[Start of Attachment]

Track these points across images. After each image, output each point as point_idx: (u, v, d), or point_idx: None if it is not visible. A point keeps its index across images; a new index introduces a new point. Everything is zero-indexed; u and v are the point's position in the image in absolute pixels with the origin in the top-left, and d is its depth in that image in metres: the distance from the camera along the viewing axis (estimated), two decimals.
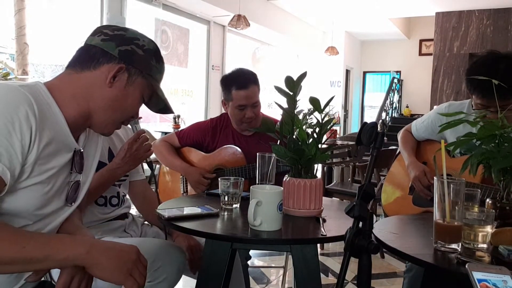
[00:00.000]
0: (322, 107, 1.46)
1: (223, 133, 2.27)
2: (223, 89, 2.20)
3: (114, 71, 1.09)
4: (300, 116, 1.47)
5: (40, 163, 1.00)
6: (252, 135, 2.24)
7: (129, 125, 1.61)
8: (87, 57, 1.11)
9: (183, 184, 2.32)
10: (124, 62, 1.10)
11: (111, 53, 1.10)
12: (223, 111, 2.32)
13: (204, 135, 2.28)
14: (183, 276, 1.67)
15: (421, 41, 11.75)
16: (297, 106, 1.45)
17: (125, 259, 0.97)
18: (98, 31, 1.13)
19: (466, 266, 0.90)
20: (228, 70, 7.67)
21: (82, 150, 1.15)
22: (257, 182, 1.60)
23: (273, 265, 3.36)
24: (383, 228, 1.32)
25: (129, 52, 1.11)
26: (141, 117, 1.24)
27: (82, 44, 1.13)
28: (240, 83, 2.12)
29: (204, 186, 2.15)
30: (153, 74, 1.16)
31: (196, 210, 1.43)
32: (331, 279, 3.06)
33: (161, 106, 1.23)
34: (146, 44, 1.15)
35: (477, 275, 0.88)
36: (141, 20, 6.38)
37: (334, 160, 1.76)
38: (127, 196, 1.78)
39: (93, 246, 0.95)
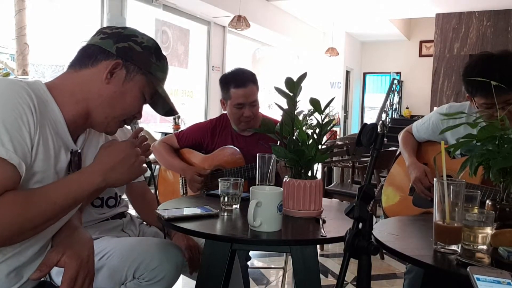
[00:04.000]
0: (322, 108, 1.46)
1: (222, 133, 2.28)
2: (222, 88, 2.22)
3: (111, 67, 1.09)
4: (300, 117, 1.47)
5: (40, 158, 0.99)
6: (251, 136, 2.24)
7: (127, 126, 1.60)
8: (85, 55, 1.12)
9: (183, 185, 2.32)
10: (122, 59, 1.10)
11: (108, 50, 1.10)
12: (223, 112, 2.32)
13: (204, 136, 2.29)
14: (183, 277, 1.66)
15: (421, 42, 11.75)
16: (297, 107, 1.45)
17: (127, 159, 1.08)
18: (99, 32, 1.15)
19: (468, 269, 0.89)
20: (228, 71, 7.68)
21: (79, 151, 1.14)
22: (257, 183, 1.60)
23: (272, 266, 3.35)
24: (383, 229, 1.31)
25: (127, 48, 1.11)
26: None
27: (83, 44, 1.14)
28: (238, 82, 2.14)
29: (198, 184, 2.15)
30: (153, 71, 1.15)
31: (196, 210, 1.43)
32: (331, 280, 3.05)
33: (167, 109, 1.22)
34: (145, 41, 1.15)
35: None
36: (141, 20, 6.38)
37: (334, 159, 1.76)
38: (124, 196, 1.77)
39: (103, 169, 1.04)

[End of Attachment]
[Start of Attachment]

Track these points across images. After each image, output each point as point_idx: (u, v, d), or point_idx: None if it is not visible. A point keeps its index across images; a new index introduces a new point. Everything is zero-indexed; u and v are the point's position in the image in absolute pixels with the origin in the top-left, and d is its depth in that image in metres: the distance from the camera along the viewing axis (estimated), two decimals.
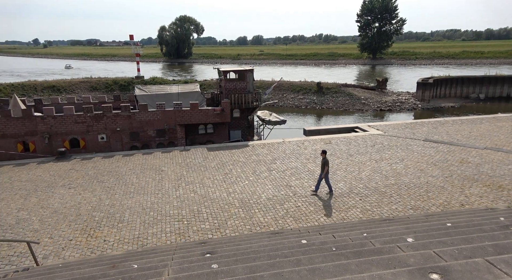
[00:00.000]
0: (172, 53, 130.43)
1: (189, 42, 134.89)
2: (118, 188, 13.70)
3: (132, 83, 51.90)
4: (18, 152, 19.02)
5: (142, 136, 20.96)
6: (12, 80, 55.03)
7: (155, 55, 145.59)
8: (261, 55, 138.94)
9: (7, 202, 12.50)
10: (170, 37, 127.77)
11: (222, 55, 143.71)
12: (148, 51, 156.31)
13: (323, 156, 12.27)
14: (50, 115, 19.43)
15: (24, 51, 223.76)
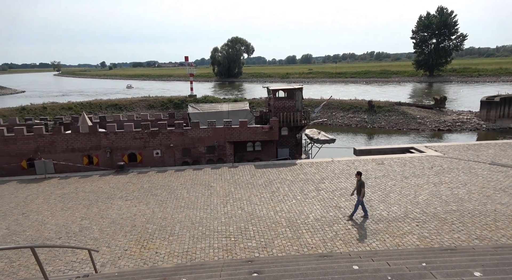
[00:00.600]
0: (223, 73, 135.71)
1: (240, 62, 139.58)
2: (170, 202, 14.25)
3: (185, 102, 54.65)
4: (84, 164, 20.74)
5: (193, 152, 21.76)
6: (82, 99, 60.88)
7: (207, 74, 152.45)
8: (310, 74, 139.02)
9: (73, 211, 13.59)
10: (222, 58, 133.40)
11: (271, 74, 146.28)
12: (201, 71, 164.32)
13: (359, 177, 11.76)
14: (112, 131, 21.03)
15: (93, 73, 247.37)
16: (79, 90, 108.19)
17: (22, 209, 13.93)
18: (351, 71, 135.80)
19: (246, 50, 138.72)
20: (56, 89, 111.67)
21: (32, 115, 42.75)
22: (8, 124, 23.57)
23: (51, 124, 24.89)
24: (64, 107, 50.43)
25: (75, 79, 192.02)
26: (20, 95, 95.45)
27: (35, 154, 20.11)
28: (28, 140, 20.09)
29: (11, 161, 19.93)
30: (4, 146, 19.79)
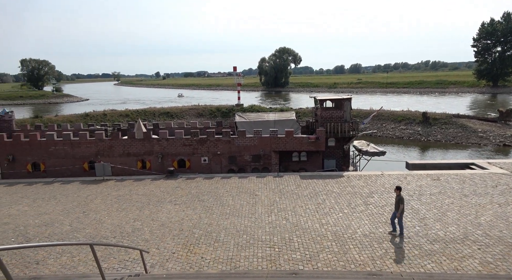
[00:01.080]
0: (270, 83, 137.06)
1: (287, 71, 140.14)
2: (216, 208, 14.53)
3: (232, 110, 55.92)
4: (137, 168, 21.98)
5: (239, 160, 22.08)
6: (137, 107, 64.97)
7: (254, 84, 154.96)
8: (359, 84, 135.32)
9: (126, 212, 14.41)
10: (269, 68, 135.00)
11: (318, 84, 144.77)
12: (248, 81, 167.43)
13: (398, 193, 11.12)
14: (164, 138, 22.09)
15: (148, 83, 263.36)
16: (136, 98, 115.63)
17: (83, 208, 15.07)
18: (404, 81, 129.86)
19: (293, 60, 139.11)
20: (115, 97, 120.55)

[End of Attachment]

▶ [Activity]: Using the data above, repeat exactly the lines that begin at the line with "4: (300, 116, 1.47)" and end at the line with "39: (93, 246, 0.95)", both ends included.

▶ [Finished exercise]:
4: (300, 116, 1.47)
5: (40, 163, 1.00)
6: (252, 135, 2.24)
7: (129, 125, 1.61)
8: (87, 57, 1.11)
9: (183, 184, 2.32)
10: (124, 62, 1.10)
11: (111, 53, 1.10)
12: (223, 111, 2.32)
13: (204, 135, 2.28)
14: (183, 276, 1.67)
15: (421, 41, 11.75)
16: (297, 106, 1.45)
17: (125, 259, 0.97)
18: (98, 31, 1.13)
19: (466, 266, 0.90)
20: (228, 70, 7.67)
21: (82, 150, 1.15)
22: (257, 182, 1.60)
23: (273, 265, 3.36)
24: (383, 228, 1.32)
25: (129, 52, 1.11)
26: (141, 117, 1.24)
27: (82, 44, 1.13)
28: (240, 83, 2.12)
29: (204, 186, 2.15)
30: (153, 74, 1.16)
31: (196, 210, 1.43)
32: (331, 279, 3.06)
33: (161, 106, 1.23)
34: (146, 44, 1.15)
35: (477, 275, 0.88)
36: (141, 20, 6.38)
37: (334, 160, 1.76)
38: (127, 196, 1.78)
39: (93, 246, 0.95)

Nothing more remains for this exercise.